But every once in a while, there would be a call – a communication - of some grand importance, enough to beckon me away from my math homework (which, to a third grade bon-a-fide workaholic, was pretty much as significant as priorities could become) and compel me to attention.

This message was one of these.

“Hello, Maria,” said a voice, shaky, breathy, and low, but infused with some unique and gentle candor, like the slight wisp of the air around the flapping wings of a majestic eagle. “This is Pope John Paul II. A friend of yours mentioned that yesterday was a special day for you. So I would like to personally wish you a happy birthday. May God bless you and your family, always.”

Beep!

As the words played out in the still sweltering, summer atmosphere of the living room, my mother’s red-lipped mouth dropped open and the silliest, giddiest grin began to spread over her face. “The Pope just wished you a Happy Birthday!” she yelped, her hands flying to my shoulders and her arms shaking me energetically.

Completely missing the point, I folded my arms and said, “Yeah. Uh. Why?” Perhaps the randomness of the situation overshadowed the depth of the moment, or perhaps my mind couldn’t reconcile with the sudden discrepancy between logic and reality. Or maybe, on a less mumbo-jumbo note, I was just really confused.

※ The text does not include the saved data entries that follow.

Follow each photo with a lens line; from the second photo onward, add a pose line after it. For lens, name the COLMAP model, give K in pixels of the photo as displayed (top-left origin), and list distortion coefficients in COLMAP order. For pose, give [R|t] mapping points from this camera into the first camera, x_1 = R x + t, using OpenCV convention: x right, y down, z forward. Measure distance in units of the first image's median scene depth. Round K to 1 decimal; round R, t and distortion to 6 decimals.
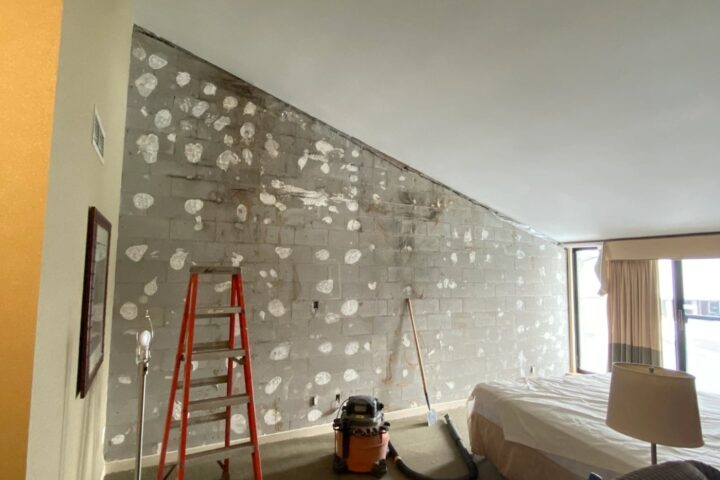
lens RADIAL K [[390.1, 0, 360.0], [0, 390.1, 240.0], [0, 0, 1]] dist [0.000856, -0.015192]
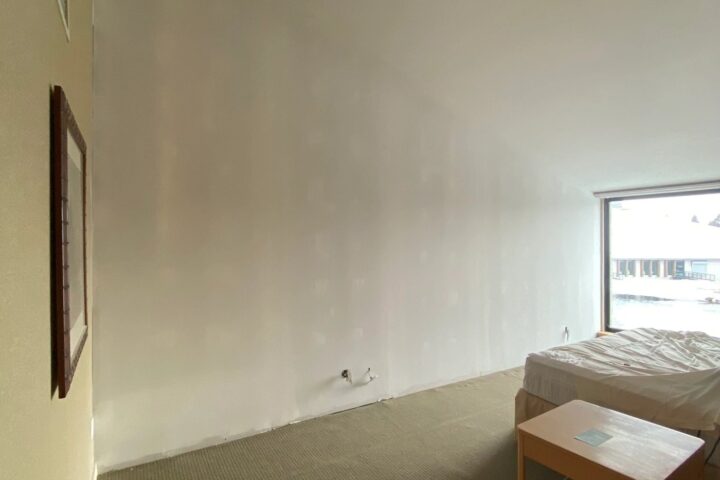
lens RADIAL K [[390.1, 0, 360.0], [0, 390.1, 240.0], [0, 0, 1]] dist [0.000856, -0.015192]
pose [[0.998391, -0.009752, 0.055862, -0.091216], [0.004533, 0.995674, 0.092804, 0.033389], [-0.056525, -0.092401, 0.994116, 0.127439]]
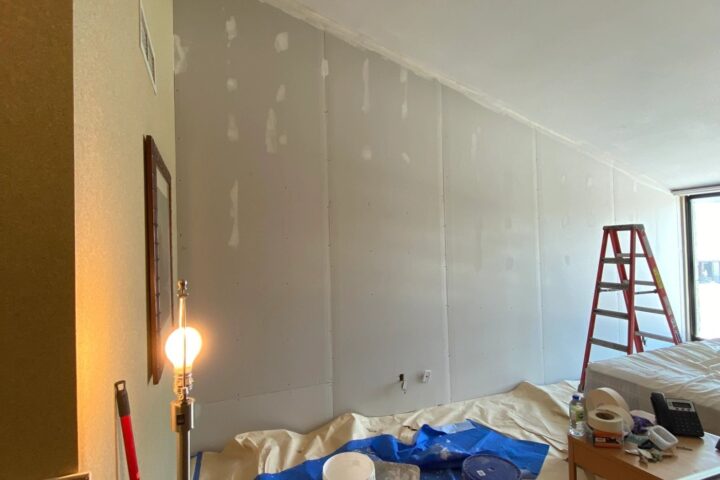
lens RADIAL K [[390.1, 0, 360.0], [0, 390.1, 240.0], [0, 0, 1]] dist [0.000856, -0.015192]
pose [[0.993059, -0.040519, -0.110419, -0.072160], [0.047906, 0.996729, 0.065088, 0.030237], [0.107420, -0.069926, 0.991752, 0.098986]]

By now, my mother had moved away from the telephone and was now flipping quickly through her address book. Her finger paused at the R’s. “John Ross, most likely,” she responded, glancing at me as if the name would flash life-changing, Pythagorean-theorem level epiphanies in my brain. All she received in return, however, was a quizzically raised eyebrow.

After a definitive pause, she expatiated, half-sighing, “The milkshake man.”

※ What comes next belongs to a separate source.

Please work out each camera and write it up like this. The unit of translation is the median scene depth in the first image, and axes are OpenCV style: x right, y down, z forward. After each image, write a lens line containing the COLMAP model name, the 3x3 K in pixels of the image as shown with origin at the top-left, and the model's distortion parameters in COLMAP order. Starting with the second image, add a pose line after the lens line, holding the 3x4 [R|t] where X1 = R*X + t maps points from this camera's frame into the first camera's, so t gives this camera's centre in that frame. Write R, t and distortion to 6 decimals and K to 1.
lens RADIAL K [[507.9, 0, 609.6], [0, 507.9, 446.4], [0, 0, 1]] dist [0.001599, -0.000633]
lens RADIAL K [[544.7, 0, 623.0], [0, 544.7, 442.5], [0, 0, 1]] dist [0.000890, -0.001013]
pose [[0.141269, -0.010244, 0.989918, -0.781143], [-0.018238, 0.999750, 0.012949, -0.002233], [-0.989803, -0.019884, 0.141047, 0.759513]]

Oh. “Oh!” And the tips of my ears colored red beneath my hair.

There was a man who had “interned” (or whatever the equivalent is in priest-training) in the rectory where my mother was employed. He was impossibly tall, to the point that he barely squeezed into my mother’s van, and he made the best milkshakes ever. Ever. I could never really remember his name (though “John Ross” has a very admittedly smooth and impressive sound to it), so my sister and I unofficially dubbed him “the milkshake man.”

This John Ross relocated to the Vatican the summer before my third-grade school year. I only met him four or five times before then. Yet somehow, he felt the need to mention to the Pope that a newly minted eight-year old girl whom he had once made a milkshake for had a birthday coming up, so would you give her a call, please and thank you? I’m positive the man had much better and important things to do, like organize and shepherd the souls of 1.1 billion people scattered throughout all the countries of the globe. That phone call was, well, an infinitesimal matter - bordering on nonexistent - in the grand scheme of history, right?

I thought of it as just one of those fleeting, once-in-a-lifetime things, the kind of random fact people would use to describe themselves at team-building exercises. I never got another message from him – though John Ross made it a point to call every year – and so the moment simply faded.

But when Pope John Paul II passed away years later, the memory resurfaced, and I retreated into my room, feeling the urge to meditate on it, turn it over in my head and run my mind against the texture of it, like a stone. His death touched the lives of almost every person in the world, so I wondered, somberly, if my well-wishes and prayers for his soul would be even be heard amongst the universe’s. That day, I felt tiny, if not insignificant. All through my childhood, that was all I felt. But this generous man, tasked with a burden so great and unimaginable to me, suddenly paused in his day to leave a small message for some little girl halfway across the world and offer a simple blessing of happiness.

To someone out there, I was everything but insignificant. Maybe God just needed to place a phone call to drill that into my head.